Cortland County Court sentenced a Liverpool man to five years of probation and a $1,000 fine this week after a crash in Homer garnered his fourth drunken driving arrest, according to court documents.
Harold E. Mantor, Jr., was arrested in August 2018 for felony driving while intoxicated after he drove his sedan off West Road, across a sidewalk and onto the grass in front of Action Auto, near the intersection of Luker Road, according to court documents.

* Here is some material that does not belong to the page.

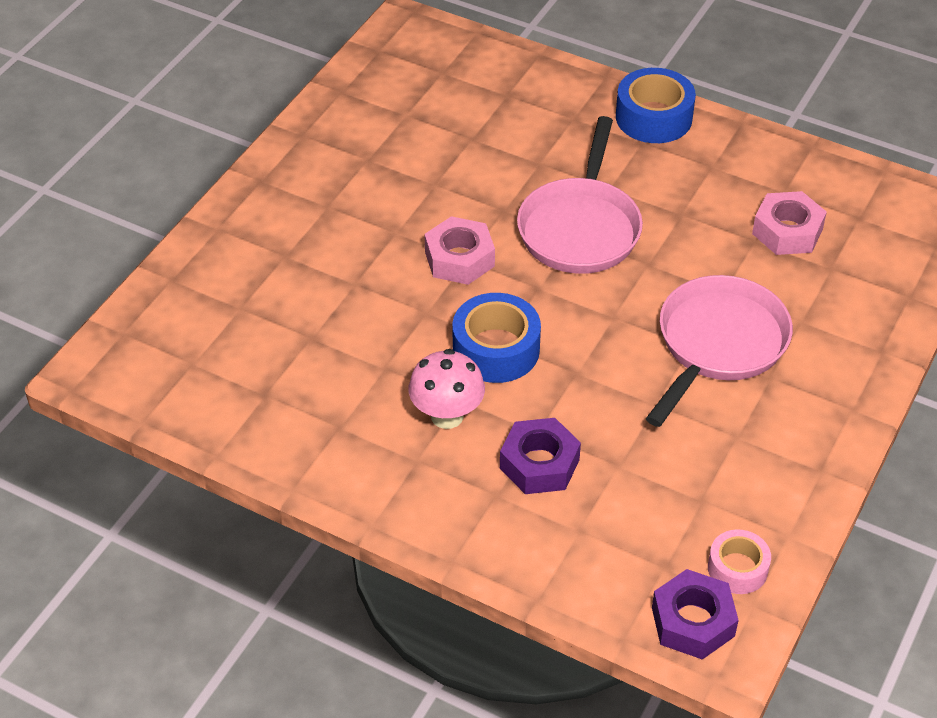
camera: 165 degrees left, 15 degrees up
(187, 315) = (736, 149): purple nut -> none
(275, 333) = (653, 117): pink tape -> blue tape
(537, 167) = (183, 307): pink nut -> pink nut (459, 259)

Mantor’s 1999 Mercedes-Benz 320 had significant front, right side damage, wrote Assistant District Attorney Jessica M. Weynant in her plea offer. Weynant noted his front license plate was found near a guard rail on Route 281 in Homer-- about two-and-a-half miles from Action Auto -- where it apparently came off after Mantor hit the earlier rail.
Mantor “...stumbled out of the motor vehicle…” and refused to submit to police sobriety and breath tests, Weynant writes.
This fourth arrest came a week after Mantor’s third DWI arrest in Salina, Onondaga County. Weynant wrote that in the Salina case, Mantor told police officers he was not drunk then tested at 0.22 percent blood-alcohol content. That is almost three times the legal limit.
Twice before Mantor was convicted of drunken driving, Weynant noted. On Dec. 9, 2015 in Schroeppel Town Court, Oswego County, Mantor was convicted of operating a vehicle with a blood-alcohol content at or above 0.08 percent. In 1992, Mantor was convicted of driving while ability impaired by alcohol in Liverpool Village Court. Both are misdemeanor convictions.
In addition to probation and fines, Mantor was also sentenced to a year-long driver’s license revocation and the installation of an ignition interlock device on his vehicle for a year. Weynant detailed in the plea offer the Onondaga County District Attorney’s Office would likely offer Mantor a plea bargain that reduced his felony DWI in Salina to a misdemeanor with a sentence to run concurrently with Cortland County’s sentence. If Mantor had rejected the plea deal and was ultimately convicted in court, a sentence of state prison would have been sought, according to the plea deal.